Komatsu Reports Income Decline in 2025 Due to Tariffs, Despite Higher Sales
North American construction equipment sales were a bright spot in 2025, rising 9.5% to $4 billion.
Komatsu finished its 2025 fiscal year with net sales of construction, mining and utility equipment up globally and in North America, though tariffs have kept operating income down year-over-year.
Global construction, mining and utility equipment net sales were up 0.2% in the full year to $24.1 billion, but global operating income for the segment fell 18% to $3.1 billion. Komatsu attributed the higher net sales to improved selling prices outweighing declining sales volumes, though profit was negatively impacted by rising tariff costs.
For North America, net sales of construction, mining and utility equipment were up 2.2% in the fiscal year to $6.6 billion. Construction equipment was the highlight, rising 9.5% to $4 billion.

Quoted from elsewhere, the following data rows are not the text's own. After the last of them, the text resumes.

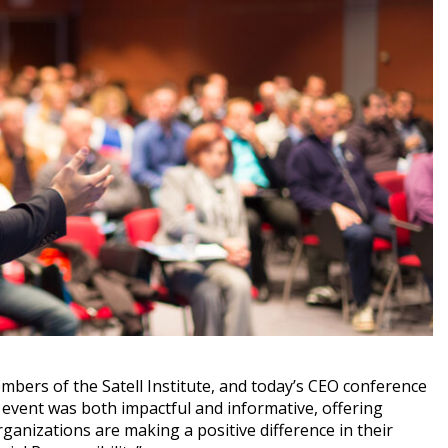
mbers of the Satell Institute, and today’s CEO conference
 event was both impactful and informative, offering
rganizations are making a positive difference in their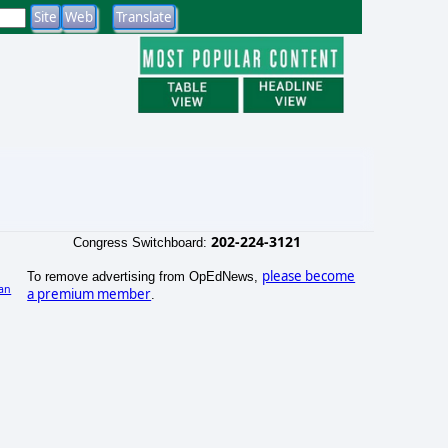
202-224-3121
Congress Switchboard:
please become
To remove advertising from OpEdNews,
an
a premium member
.
)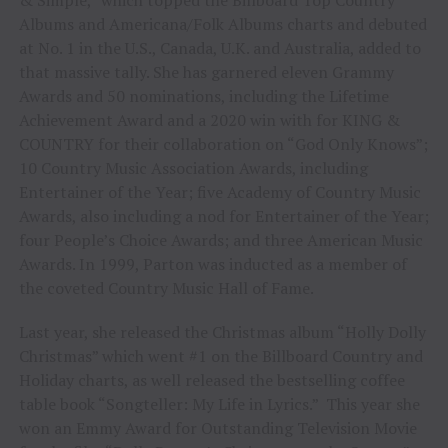
Albums and Americana/Folk Albums charts and debuted
at No. 1 in the U.S., Canada, U.K. and Australia, added to
that massive tally. She has garnered eleven Grammy
Awards and 50 nominations, including the Lifetime
Achievement Award and a 2020 win with for KING &
COUNTRY for their collaboration on “God Only Knows”;
10 Country Music Association Awards, including
Entertainer of the Year; five Academy of Country Music
Awards, also including a nod for Entertainer of the Year;
four People’s Choice Awards; and three American Music
Awards. In 1999, Parton was inducted as a member of
the coveted Country Music Hall of Fame.
Last year, she released the Christmas album “Holly Dolly
Christmas” which went #1 on the Billboard Country and
Holiday charts, as well released the bestselling coffee
table book “Songteller: My Life in Lyrics.” This year she
won an Emmy Award for Outstanding Television Movie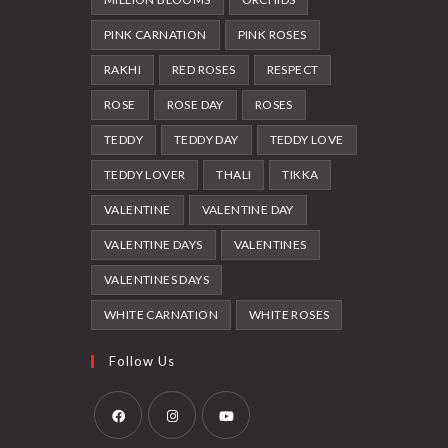
PINK CARNATION
PINK ROSES
RAKHI
RED ROSES
RESPECT
ROSE
ROSE DAY
ROSES
TEDDY
TEDDY DAY
TEDDY LOVE
TEDDY LOVER
THALI
TIKKA
VALENTINE
VALENTINE DAY
VALENTINE DAYS
VALENTINES
VALENTINES DAYS
WHITE CARNATION
WHITE ROSES
Follow Us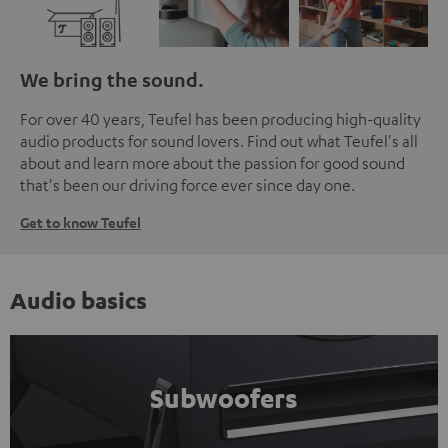
We bring the sound.
For over 40 years, Teufel has been producing high-quality
audio products for sound lovers. Find out what Teufel's all
about and learn more about the passion for good sound
that's been our driving force ever since day one.
Get to know Teufel
Audio basics
Subwoofers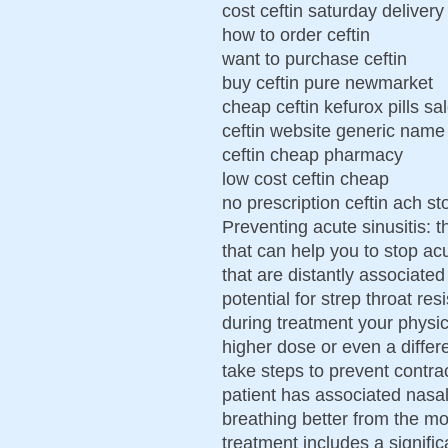
cost ceftin saturday delivery
how to order ceftin
want to purchase ceftin
buy ceftin pure newmarket
cheap ceftin kefurox pills sa
ceftin website generic name
ceftin cheap pharmacy
low cost ceftin cheap
no prescription ceftin ach st
Preventing acute sinusitis: 
that can help you to stop acut
that are distantly associated
potential for strep throat re
during treatment your physic
higher dose or even a differen
take steps to prevent contra
patient has associated nasa
breathing better from the mo
treatment includes a signifi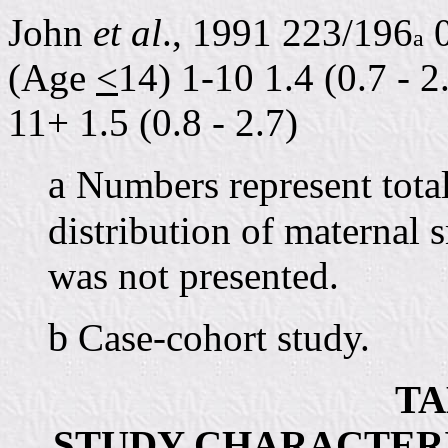
John
et al
., 1991 223/196
0
a
(Age
<
14) 1-10 1.4 (0.7 - 2
11+ 1.5 (0.8 - 2.7)
a
Numbers represent total
distribution of maternal 
was not presented.
b
Case-cohort study.
TA
STUDY CHARACTERIS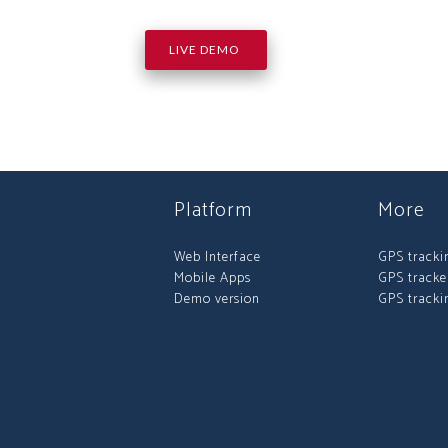
LIVE DEMO
Platform
More
Web Interface
GPS tracki
Mobile Apps
GPS tracke
Demo version
GPS tracki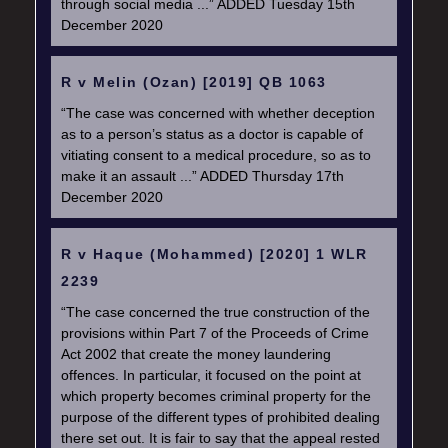
through social media ...” ADDED Tuesday 15th
December 2020
R v Melin (Ozan) [2019] QB 1063
“The case was concerned with whether deception
as to a person’s status as a doctor is capable of
vitiating consent to a medical procedure, so as to
make it an assault ...” ADDED Thursday 17th
December 2020
R v Haque (Mohammed) [2020] 1 WLR
2239
“The case concerned the true construction of the
provisions within Part 7 of the Proceeds of Crime
Act 2002 that create the money laundering
offences. In particular, it focused on the point at
which property becomes criminal property for the
purpose of the different types of prohibited dealing
there set out. It is fair to say that the appeal rested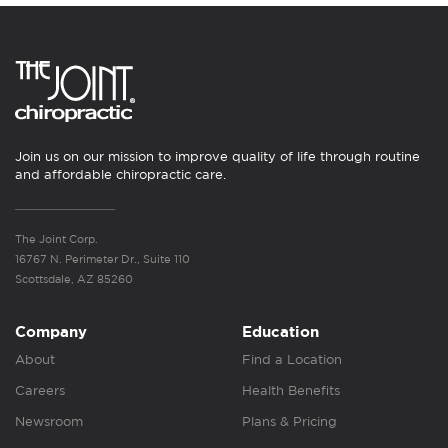
Join us on our mission to improve quality of life through routine
and affordable chiropractic care.
The Joint Corp.
16767 N. Perimeter Dr., Suite 110
Scottsdale, AZ 85260
Company
Education
About
Find a Location
Careers
Health Benefits
Newsroom
Plans & Pricing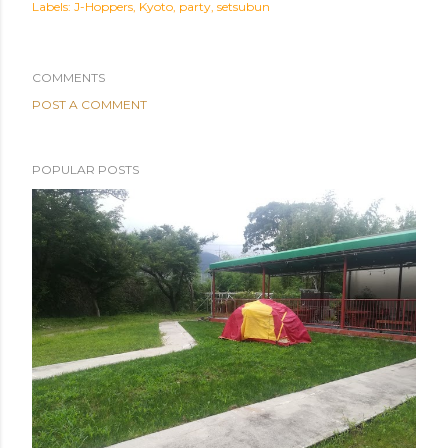
Labels:
J-Hoppers
Kyoto
party
setsubun
COMMENTS
POST A COMMENT
POPULAR POSTS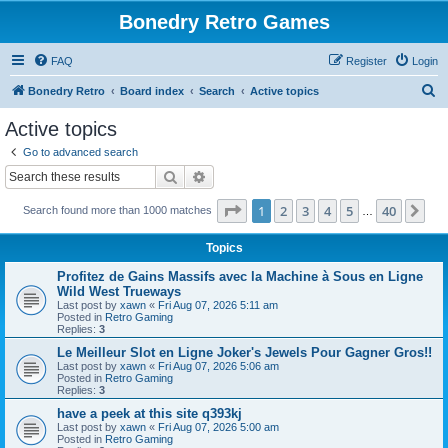
Bonedry Retro Games
FAQ
Register
Login
S
Bonedry Retro
Board index
Search
Active topics
e
Active topics
a
Go to advanced search
r
Search
Advanced search
c
Page
1
of
40
1
2
3
4
5
40
Ne
Search found more than 1000 matches
h
…
Topics
Profitez de Gains Massifs avec la Machine à Sous en Ligne
Wild West Trueways
Last post by
xawn
«
Fri Aug 07, 2026 5:11 am
Posted in
Retro Gaming
Replies:
3
Le Meilleur Slot en Ligne Joker's Jewels Pour Gagner Gros!!
Last post by
xawn
«
Fri Aug 07, 2026 5:06 am
Posted in
Retro Gaming
Replies:
3
have a peek at this site q393kj
Last post by
xawn
«
Fri Aug 07, 2026 5:00 am
Posted in
Retro Gaming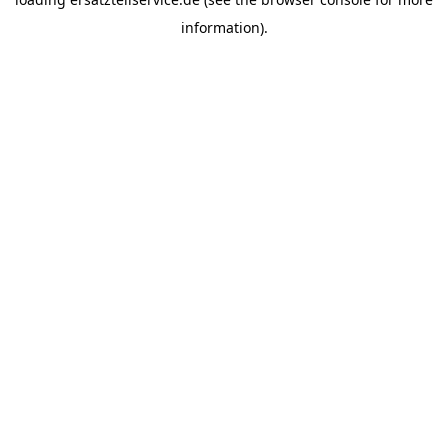
information).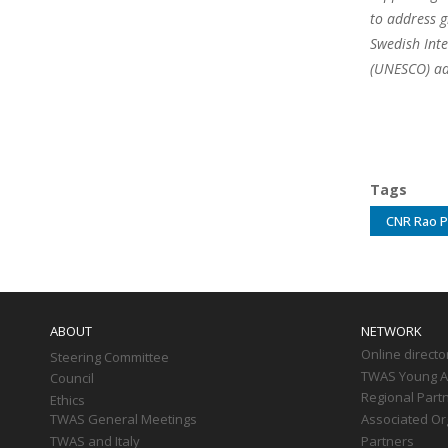
to address g
Swedish Inte
(UNESCO) ad
Tags
CNR Rao P
Main
navigation
ABOUT
NETWORK
Online directo
Steering Committee
TWAS Young Af
Council
Regional Part
Ethics
TWAS General Meetings
Associated Or
TWAS and Italy
Partners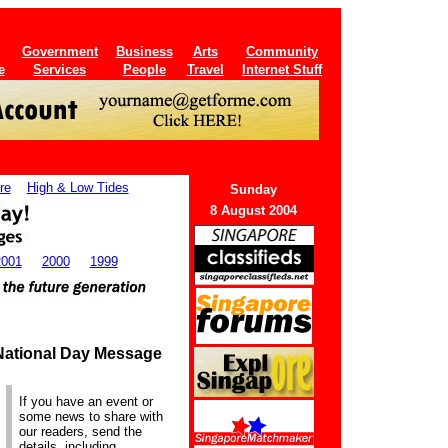
Government
Business
Arts
Community
e
Services
People
Travel
Internet Stuff
re
High & Low Tides
Sunday
8 August 2004
2001
2000
1999
 National Day Message
If you have an event or
some news to share with
our readers, send the
details, including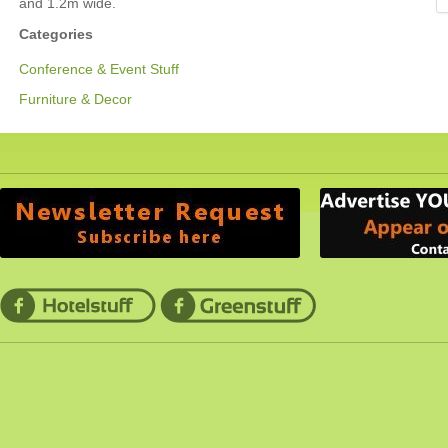
and 1.2m wide.
Categories
Conference & Event Stuff
Furniture & Decor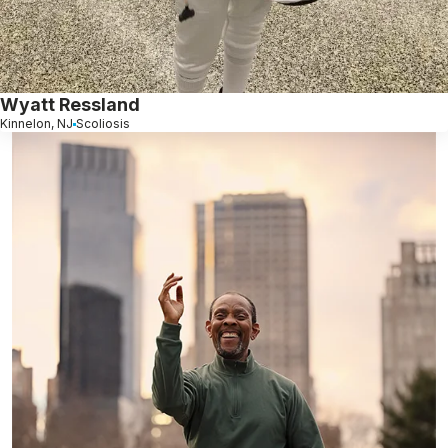
Wyatt Ressland
Kinnelon, NJ
Scoliosis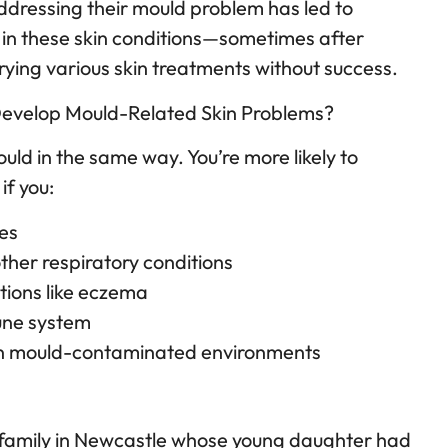
ddressing their mould problem has led to
 in these skin conditions—sometimes after
rying various skin treatments without success.
Develop Mould-Related Skin Problems?
uld in the same way. You’re more likely to
if you:
ies
ther respiratory conditions
itions like eczema
ne system
 in mould-contaminated environments
 family in Newcastle whose young daughter had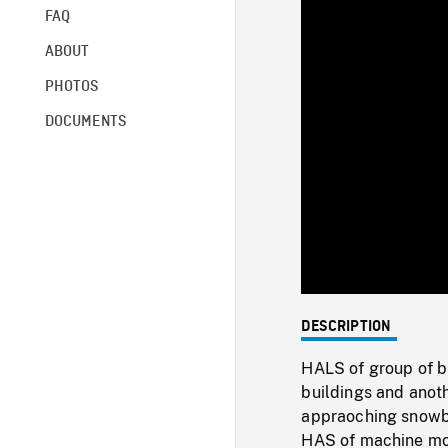
FAQ
ABOUT
PHOTOS
DOCUMENTS
DESCRIPTION
HALS of group of b
buildings and anot
appraoching snowbo
HAS of machine mo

In the first three months of 2026, Komatsu sold 1,259 new financed machines in the U.S., according to Fusable’s EDA equipment finance data. Popular models included the PC88MR-11 mini excavator, the WA320-8 wheel loader and the PC138SULC-11 excavator. (EDA is owned by Fusable, parent company of Equipment World.)
Net sales for the full fiscal year, among all Komatsu’s business segments, was up 0.7% to $26.2 billion, while operating income in the quarter fell 13.7% to $3.6 billion.
Looking ahead to its current 2026 fiscal year, Komatsu forecasts a net negative impact of $240 million from tariffs. Instability in the Middle East, on the other hand, is forecast to bring down global sales by $570 million and cost Komatsu $120 million in additional costs.
Net sales for the full fiscal year 2026 are forecast to decline 0.4% to $26.1 billion, while operating income is expected to drop 10.5% to $3.2 billion. The company also forecasts a 2.2% rise in construction equipment sales in North America to $4.1 billion.
Currency conversions as of May 13, 2026.